[Structured page parsing data]

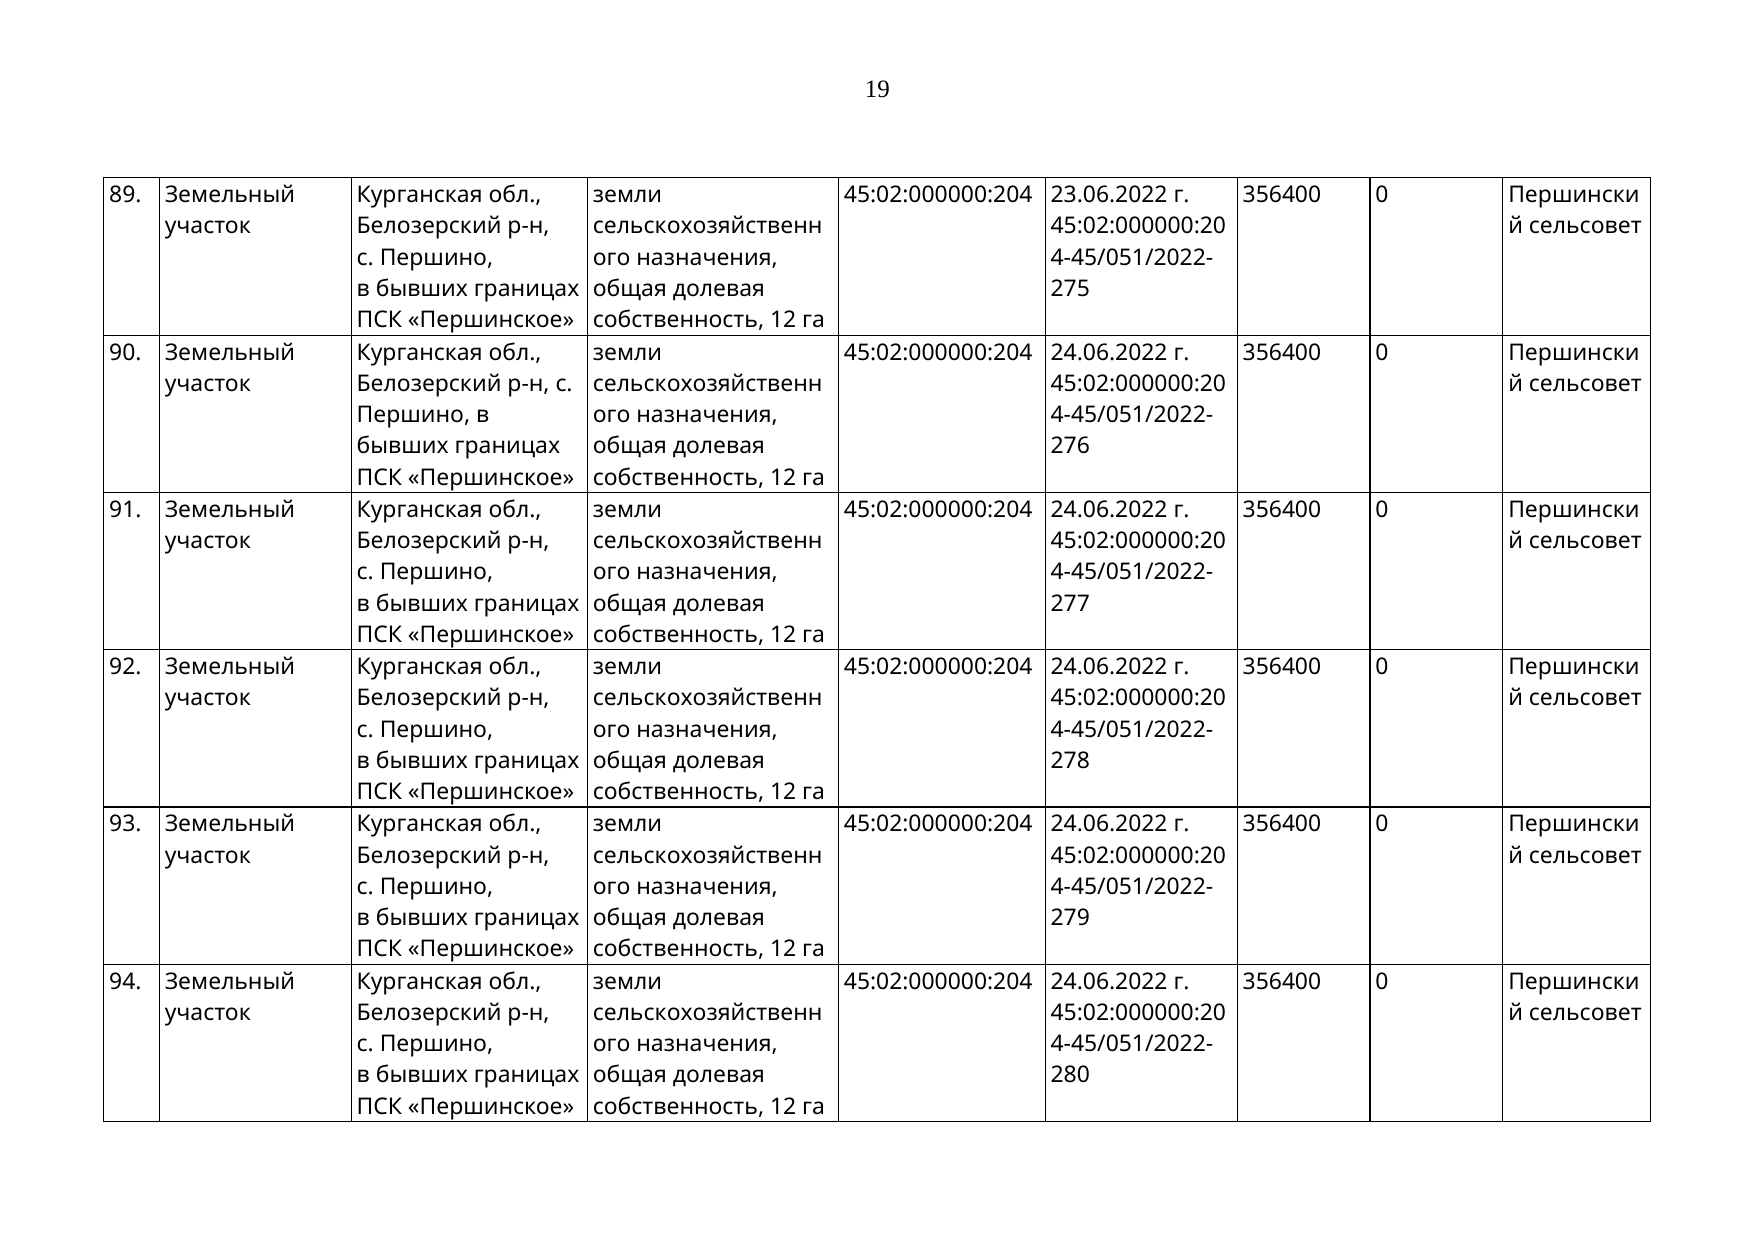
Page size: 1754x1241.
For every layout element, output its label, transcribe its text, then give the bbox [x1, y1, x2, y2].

table_cell Курганская обл., Белозерский р-н, с. Першино, в бывших границах ПСК «Першинское» [352, 336, 587, 492]
table_cell Земельный участок [160, 336, 351, 492]
table_cell 0 [1371, 178, 1502, 334]
table_cell Першинский сельсовет [1503, 493, 1650, 649]
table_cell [352, 178, 587, 334]
table_cell Першинский сельсовет [1503, 808, 1650, 964]
table_cell 23.06.2022 г. 45:02:000000:204-45/051/2022-275 [1046, 178, 1237, 334]
table_cell Земельный участок [160, 965, 351, 1121]
table_cell земли сельскохозяйственного назначения, общая долевая собственность, 12 га [588, 808, 838, 964]
table_cell 0 [1371, 650, 1502, 806]
table_cell земли сельскохозяйственного назначения, общая долевая собственность, 12 га [588, 650, 838, 806]
table_cell 356400 [1238, 493, 1369, 649]
table_cell 24.06.2022 г. 45:02:000000:204-45/051/2022-276 [1046, 336, 1237, 492]
table_cell 91. [104, 493, 159, 649]
table_cell 356400 [1238, 808, 1369, 964]
table_cell 24.06.2022 г. 45:02:000000:204-45/051/2022-278 [1046, 650, 1237, 806]
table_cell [352, 965, 587, 1121]
table_cell 356400 [1238, 965, 1369, 1121]
table_cell 45:02:000000:204 [839, 336, 1045, 492]
table_cell 45:02:000000:204 [839, 493, 1045, 649]
table_cell 356400 [1238, 650, 1369, 806]
table_cell Першинский сельсовет [1503, 650, 1650, 806]
table_cell 356400 [1238, 336, 1369, 492]
table_cell Курганская обл., Белозерский р-н, с. Першино, в бывших границах ПСК «Першинское» [352, 650, 587, 806]
table_cell 0 [1371, 336, 1502, 492]
table_cell 24.06.2022 г. 45:02:000000:204-45/051/2022-280 [1046, 965, 1237, 1121]
table_cell Курганская обл., Белозерский р-н, с. Першино, в бывших границах ПСК «Першинское» [352, 493, 587, 649]
table_cell 0 [1371, 965, 1502, 1121]
table_cell 89. [104, 178, 159, 334]
table_cell Першинский сельсовет [1503, 336, 1650, 492]
table_cell Земельный участок [160, 650, 351, 806]
table_cell 356400 [1238, 178, 1369, 334]
table_cell 94. [104, 965, 159, 1121]
table_cell 24.06.2022 г. 45:02:000000:204-45/051/2022-279 [1046, 808, 1237, 964]
table_cell Земельный участок [160, 493, 351, 649]
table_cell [1503, 965, 1650, 1121]
table_cell 0 [1371, 493, 1502, 649]
table_cell Земельный участок [160, 178, 351, 334]
table_cell земли сельскохозяйственного назначения, общая долевая собственность, 12 га [588, 336, 838, 492]
table_cell Земельный участок [160, 808, 351, 964]
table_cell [588, 178, 838, 334]
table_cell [588, 965, 838, 1121]
table_cell 92. [104, 650, 159, 806]
table_cell 45:02:000000:204 [839, 808, 1045, 964]
table_cell 45:02:000000:204 [839, 650, 1045, 806]
table_cell Курганская обл., Белозерский р-н, с. Першино, в бывших границах ПСК «Першинское» [352, 808, 587, 964]
table_cell 24.06.2022 г. 45:02:000000:204-45/051/2022-277 [1046, 493, 1237, 649]
table_cell 0 [1371, 808, 1502, 964]
table_cell 90. [104, 336, 159, 492]
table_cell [1503, 178, 1650, 334]
table_cell 45:02:000000:204 [839, 965, 1045, 1121]
table_cell 45:02:000000:204 [839, 178, 1045, 334]
table_cell земли сельскохозяйственного назначения, общая долевая собственность, 12 га [588, 493, 838, 649]
table_cell 93. [104, 808, 159, 964]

- _WHAT IS REQUIRED_
Print every line above once more, exactly. Omit the pictures.

- _WRITTEN RESPONSE_
Page size: 1754x1241.
For every layout element, output its label, transcribe its text, then give the bbox [x1, y1, x2, y2].

table_cell Курганская обл., Белозерский р-н, с. Першино, в бывших границах ПСК «Першинское» [352, 336, 587, 492]
table_cell Земельный участок [160, 336, 351, 492]
table_cell 0 [1371, 178, 1502, 334]
table_cell Першинский сельсовет [1503, 493, 1650, 649]
table_cell [352, 178, 587, 334]
table_cell Першинский сельсовет [1503, 808, 1650, 964]
table_cell 23.06.2022 г. 45:02:000000:204-45/051/2022-275 [1046, 178, 1237, 334]
table_cell Земельный участок [160, 965, 351, 1121]
table_cell земли сельскохозяйственного назначения, общая долевая собственность, 12 га [588, 808, 838, 964]
table_cell 0 [1371, 650, 1502, 806]
table_cell земли сельскохозяйственного назначения, общая долевая собственность, 12 га [588, 650, 838, 806]
table_cell 356400 [1238, 493, 1369, 649]
table_cell 24.06.2022 г. 45:02:000000:204-45/051/2022-276 [1046, 336, 1237, 492]
table_cell 91. [104, 493, 159, 649]
table_cell 356400 [1238, 808, 1369, 964]
table_cell 24.06.2022 г. 45:02:000000:204-45/051/2022-278 [1046, 650, 1237, 806]
table_cell [352, 965, 587, 1121]
table_cell 356400 [1238, 965, 1369, 1121]
table_cell 45:02:000000:204 [839, 336, 1045, 492]
table_cell 45:02:000000:204 [839, 493, 1045, 649]
table_cell 356400 [1238, 650, 1369, 806]
table_cell Першинский сельсовет [1503, 650, 1650, 806]
table_cell 356400 [1238, 336, 1369, 492]
table_cell Курганская обл., Белозерский р-н, с. Першино, в бывших границах ПСК «Першинское» [352, 650, 587, 806]
table_cell 0 [1371, 336, 1502, 492]
table_cell 24.06.2022 г. 45:02:000000:204-45/051/2022-280 [1046, 965, 1237, 1121]
table_cell Курганская обл., Белозерский р-н, с. Першино, в бывших границах ПСК «Першинское» [352, 493, 587, 649]
table_cell 0 [1371, 965, 1502, 1121]
table_cell 89. [104, 178, 159, 334]
table_cell Першинский сельсовет [1503, 336, 1650, 492]
table_cell Земельный участок [160, 650, 351, 806]
table_cell 356400 [1238, 178, 1369, 334]
table_cell 94. [104, 965, 159, 1121]
table_cell 24.06.2022 г. 45:02:000000:204-45/051/2022-279 [1046, 808, 1237, 964]
table_cell Земельный участок [160, 493, 351, 649]
table_cell [1503, 965, 1650, 1121]
table_cell 0 [1371, 493, 1502, 649]
table_cell Земельный участок [160, 178, 351, 334]
table_cell земли сельскохозяйственного назначения, общая долевая собственность, 12 га [588, 336, 838, 492]
table_cell Земельный участок [160, 808, 351, 964]
table_cell [588, 178, 838, 334]
table_cell [588, 965, 838, 1121]
table_cell 92. [104, 650, 159, 806]
table_cell 45:02:000000:204 [839, 808, 1045, 964]
table_cell 45:02:000000:204 [839, 650, 1045, 806]
table_cell Курганская обл., Белозерский р-н, с. Першино, в бывших границах ПСК «Першинское» [352, 808, 587, 964]
table_cell 24.06.2022 г. 45:02:000000:204-45/051/2022-277 [1046, 493, 1237, 649]
table_cell 0 [1371, 808, 1502, 964]
table_cell 90. [104, 336, 159, 492]
table_cell [1503, 178, 1650, 334]
table_cell 45:02:000000:204 [839, 965, 1045, 1121]
table_cell 45:02:000000:204 [839, 178, 1045, 334]
table_cell земли сельскохозяйственного назначения, общая долевая собственность, 12 га [588, 493, 838, 649]
table_cell 93. [104, 808, 159, 964]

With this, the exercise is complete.